## PASSAGE FOR REVIEW

╭──

When the first town hall was dedicated on May 2, 1825 the price tag for the two-story building was $9,017.90. When this Italian Renaissance city hall was opened to great fanfare on April 28, 1898 the final cost was $625,000. Worcester had come a long way through the 19th century. Distinguished artist and architect Richard Morris Hunt was engaged to oversee the project but he died and his son Richard Howland Hunt shepherded the building to completion. Faced with grey Milford granite, the magnificent Florentine capanile tower is 205 feet high, modeled on the Palazzo Vecchio. A bronze star set in the sidewalk marks the spot where, on July 14, 1776, Isaiah Thomas read the Declaration of Independence for the first time to a New England audience from the steps of the Old South Meeting House.

╰──

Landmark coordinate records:

╭──

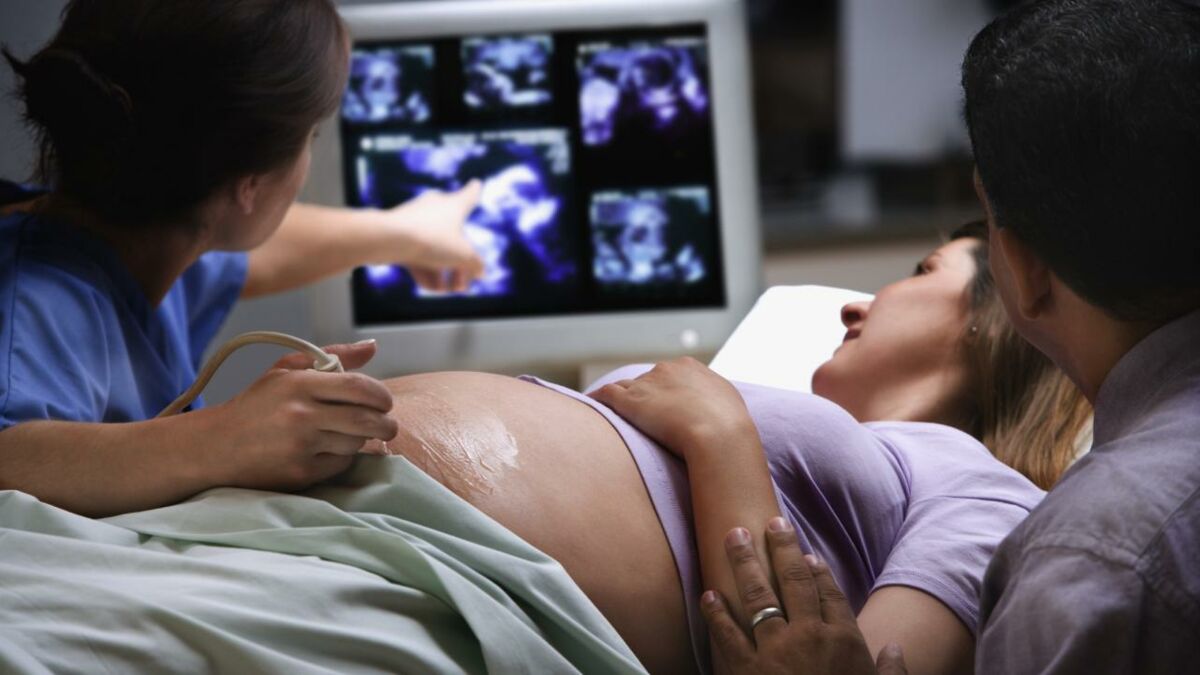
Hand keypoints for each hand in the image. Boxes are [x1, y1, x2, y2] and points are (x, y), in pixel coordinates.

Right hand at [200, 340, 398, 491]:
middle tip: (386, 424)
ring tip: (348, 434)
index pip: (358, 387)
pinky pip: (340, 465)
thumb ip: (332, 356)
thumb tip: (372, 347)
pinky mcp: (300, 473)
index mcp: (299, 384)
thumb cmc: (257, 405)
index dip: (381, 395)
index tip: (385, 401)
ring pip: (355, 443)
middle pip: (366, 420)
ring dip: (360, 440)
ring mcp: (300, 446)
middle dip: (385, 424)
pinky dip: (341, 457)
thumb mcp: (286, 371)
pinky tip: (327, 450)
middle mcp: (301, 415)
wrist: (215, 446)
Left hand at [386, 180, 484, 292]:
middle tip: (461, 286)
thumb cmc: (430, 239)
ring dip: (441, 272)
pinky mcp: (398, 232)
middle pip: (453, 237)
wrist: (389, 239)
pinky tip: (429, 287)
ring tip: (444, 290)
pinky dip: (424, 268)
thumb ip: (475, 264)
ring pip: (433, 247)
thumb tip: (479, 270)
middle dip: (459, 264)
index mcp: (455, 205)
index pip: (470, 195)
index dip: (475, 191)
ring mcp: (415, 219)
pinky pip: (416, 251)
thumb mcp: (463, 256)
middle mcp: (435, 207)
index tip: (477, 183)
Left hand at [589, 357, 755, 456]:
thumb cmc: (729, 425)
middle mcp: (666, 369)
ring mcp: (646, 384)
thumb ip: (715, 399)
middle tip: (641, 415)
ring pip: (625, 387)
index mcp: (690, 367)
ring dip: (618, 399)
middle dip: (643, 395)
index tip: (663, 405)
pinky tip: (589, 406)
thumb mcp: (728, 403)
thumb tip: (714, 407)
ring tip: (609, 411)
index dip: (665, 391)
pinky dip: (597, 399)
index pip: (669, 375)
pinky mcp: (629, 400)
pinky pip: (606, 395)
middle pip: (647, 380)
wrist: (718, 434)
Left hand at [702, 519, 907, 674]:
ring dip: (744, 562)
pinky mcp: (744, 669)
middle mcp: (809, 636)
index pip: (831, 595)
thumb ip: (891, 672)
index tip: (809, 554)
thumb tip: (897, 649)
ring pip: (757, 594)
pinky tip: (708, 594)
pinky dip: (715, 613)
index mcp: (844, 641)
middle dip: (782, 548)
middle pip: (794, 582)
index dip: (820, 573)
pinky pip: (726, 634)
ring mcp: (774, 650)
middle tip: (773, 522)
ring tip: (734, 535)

╰──
╭──

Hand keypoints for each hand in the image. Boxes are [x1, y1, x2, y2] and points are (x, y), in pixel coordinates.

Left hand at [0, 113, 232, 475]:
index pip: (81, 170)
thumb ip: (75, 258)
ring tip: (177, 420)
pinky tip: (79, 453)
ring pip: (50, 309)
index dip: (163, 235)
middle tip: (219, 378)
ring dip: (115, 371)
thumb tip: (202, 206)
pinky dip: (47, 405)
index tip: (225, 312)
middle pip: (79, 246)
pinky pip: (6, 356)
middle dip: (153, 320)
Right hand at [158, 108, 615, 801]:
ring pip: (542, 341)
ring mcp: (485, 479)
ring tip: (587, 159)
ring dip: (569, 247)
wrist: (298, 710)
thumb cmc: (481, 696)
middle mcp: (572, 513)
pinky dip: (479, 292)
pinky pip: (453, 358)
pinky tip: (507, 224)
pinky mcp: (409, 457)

╰──
╭──

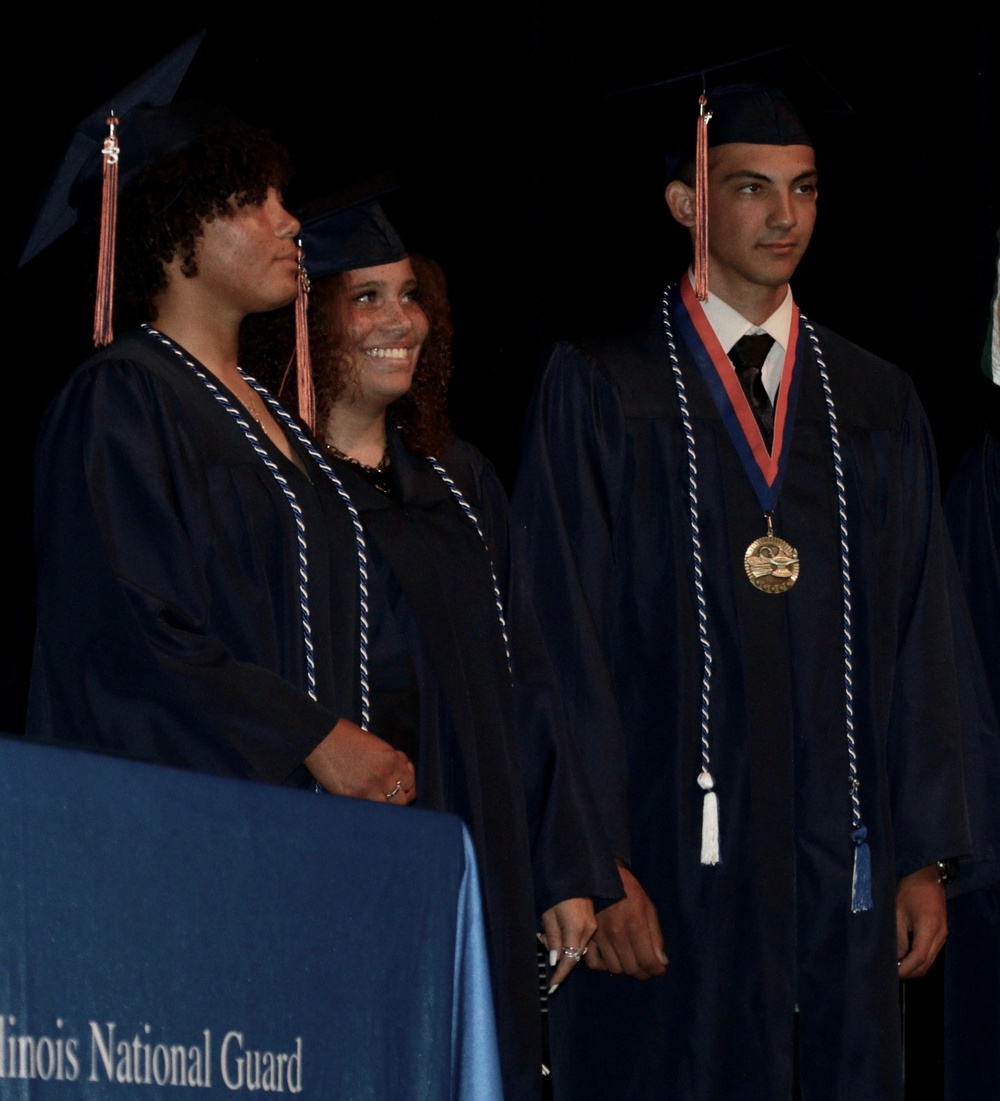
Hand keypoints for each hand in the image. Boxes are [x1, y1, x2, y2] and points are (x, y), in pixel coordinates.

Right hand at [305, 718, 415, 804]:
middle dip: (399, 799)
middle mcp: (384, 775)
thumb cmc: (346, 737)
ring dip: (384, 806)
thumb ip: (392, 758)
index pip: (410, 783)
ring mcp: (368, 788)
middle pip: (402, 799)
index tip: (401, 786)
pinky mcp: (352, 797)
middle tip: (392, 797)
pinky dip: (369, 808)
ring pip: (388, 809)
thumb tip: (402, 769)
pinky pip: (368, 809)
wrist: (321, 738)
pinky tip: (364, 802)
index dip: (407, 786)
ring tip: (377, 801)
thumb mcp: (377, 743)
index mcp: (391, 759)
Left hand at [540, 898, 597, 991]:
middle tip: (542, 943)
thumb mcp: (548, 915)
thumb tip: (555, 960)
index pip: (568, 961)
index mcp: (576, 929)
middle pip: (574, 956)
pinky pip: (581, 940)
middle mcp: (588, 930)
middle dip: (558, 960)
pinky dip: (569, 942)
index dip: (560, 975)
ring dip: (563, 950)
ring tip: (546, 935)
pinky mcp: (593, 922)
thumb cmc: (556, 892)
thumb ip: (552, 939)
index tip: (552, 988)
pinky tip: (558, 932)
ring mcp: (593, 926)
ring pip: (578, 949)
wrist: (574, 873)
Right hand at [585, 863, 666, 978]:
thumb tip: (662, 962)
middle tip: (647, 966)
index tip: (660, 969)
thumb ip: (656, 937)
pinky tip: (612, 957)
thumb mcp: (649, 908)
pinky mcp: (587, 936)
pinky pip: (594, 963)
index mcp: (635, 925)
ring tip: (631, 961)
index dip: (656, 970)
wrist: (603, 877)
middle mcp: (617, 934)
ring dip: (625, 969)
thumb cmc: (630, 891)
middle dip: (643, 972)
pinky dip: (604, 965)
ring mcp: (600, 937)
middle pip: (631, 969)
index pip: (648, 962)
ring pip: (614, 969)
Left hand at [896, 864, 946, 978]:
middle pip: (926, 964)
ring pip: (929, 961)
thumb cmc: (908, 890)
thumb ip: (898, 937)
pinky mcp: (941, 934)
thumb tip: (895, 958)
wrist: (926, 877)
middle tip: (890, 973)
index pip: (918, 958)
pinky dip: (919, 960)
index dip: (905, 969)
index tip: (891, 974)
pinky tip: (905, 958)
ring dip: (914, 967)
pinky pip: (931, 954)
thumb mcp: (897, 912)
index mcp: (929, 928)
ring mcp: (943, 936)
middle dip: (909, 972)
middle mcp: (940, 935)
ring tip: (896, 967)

╰──

## WORK ITEM
Answer these questions from the passage on Worcester's city hall:
1. What was the final cost of the city hall when it opened in 1898?
2. How high is the tower faced with grey Milford granite?
3. Who read the Declaration of Independence at the spot marked by the bronze star?

## WRITTEN SOLUTION
1. $625,000
2. 205 feet
3. Isaiah Thomas